Peter Kent got the call to fill the vacancy at Environment, a major promotion from minister of state for the Americas at Foreign Affairs. Diane Ablonczy replaces him there, moving over from minister of state for seniors. Freshman MP Julian Fantino replaces her at seniors, while Ted Menzies is rewarded for his diligent work on pension reform and other files as parliamentary secretary to the finance minister, and is promoted to junior minister of finance.
In sum, one important cabinet vacancy was filled, one junior minister was moved laterally, and two new secretaries of state got a car and driver. In Fantino's case, he also gets a roadmap of Highway 407, the toll expressway that runs through the suburban belt around Toronto. His job will be to help the Conservatives do what he did in the Vaughan by-election - bring more suburban ridings into the Conservative fold.
Peter Kent is an interesting choice for Environment, though not an obvious one. The prime minister clearly liked what he saw of him, and in the last year's run-up to the G8 and G20, he saw quite a bit of him. In an earlier life, Kent was a CBC news anchor, and later a foreign correspondent for NBC News, so he brings a world view to a portfolio where all the major issues have international implications.
While Environment is nominally a line department, it has really become a central agency. One of Jim Prentice's major concerns before his departure was the hit to its reputation that Canada was taking worldwide on climate change, notably because of the oilsands.

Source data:

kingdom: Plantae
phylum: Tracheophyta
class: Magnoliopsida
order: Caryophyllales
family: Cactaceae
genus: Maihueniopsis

_What you will do:_ Give the full name of each person named in the passage on the cabinet shuffle, in order of first appearance. The lines above are not needed for anything that follows from this point.

_Result of the task:_
Peter Kent
Diane Ablonczy
Julian Fantino
Ted Menzies
Jim Prentice